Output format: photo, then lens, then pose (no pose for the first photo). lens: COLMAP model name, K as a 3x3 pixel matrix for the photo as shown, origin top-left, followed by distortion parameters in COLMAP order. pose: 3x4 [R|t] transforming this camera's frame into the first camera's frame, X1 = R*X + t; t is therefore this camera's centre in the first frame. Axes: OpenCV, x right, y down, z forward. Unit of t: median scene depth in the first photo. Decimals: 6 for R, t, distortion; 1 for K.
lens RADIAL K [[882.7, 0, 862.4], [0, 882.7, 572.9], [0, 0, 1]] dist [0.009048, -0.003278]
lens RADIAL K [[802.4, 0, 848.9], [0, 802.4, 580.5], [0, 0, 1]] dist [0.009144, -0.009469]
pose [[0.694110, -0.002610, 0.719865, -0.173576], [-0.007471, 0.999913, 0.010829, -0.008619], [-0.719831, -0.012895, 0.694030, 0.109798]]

> [What to work on]:
Copy out, in full, every line of the listing above that contains the string "pose". Letter case must match.

> [Response to the task]:
Output format: photo, then lens, then pose (no pose for the first photo). lens: COLMAP model name, K as a 3x3 pixel matrix for the photo as shown, origin top-left, followed by distortion parameters in COLMAP order. pose: 3x4 [R|t] transforming this camera's frame into the first camera's frame, X1 = R*X + t; t is therefore this camera's centre in the first frame. Axes: OpenCV, x right, y down, z forward. Unit of t: median scene depth in the first photo. Decimals: 6 for R, t, distortion; 1 for K.
pose [[0.694110, -0.002610, 0.719865, -0.173576], [-0.007471, 0.999913, 0.010829, -0.008619], [-0.719831, -0.012895, 0.694030, 0.109798]]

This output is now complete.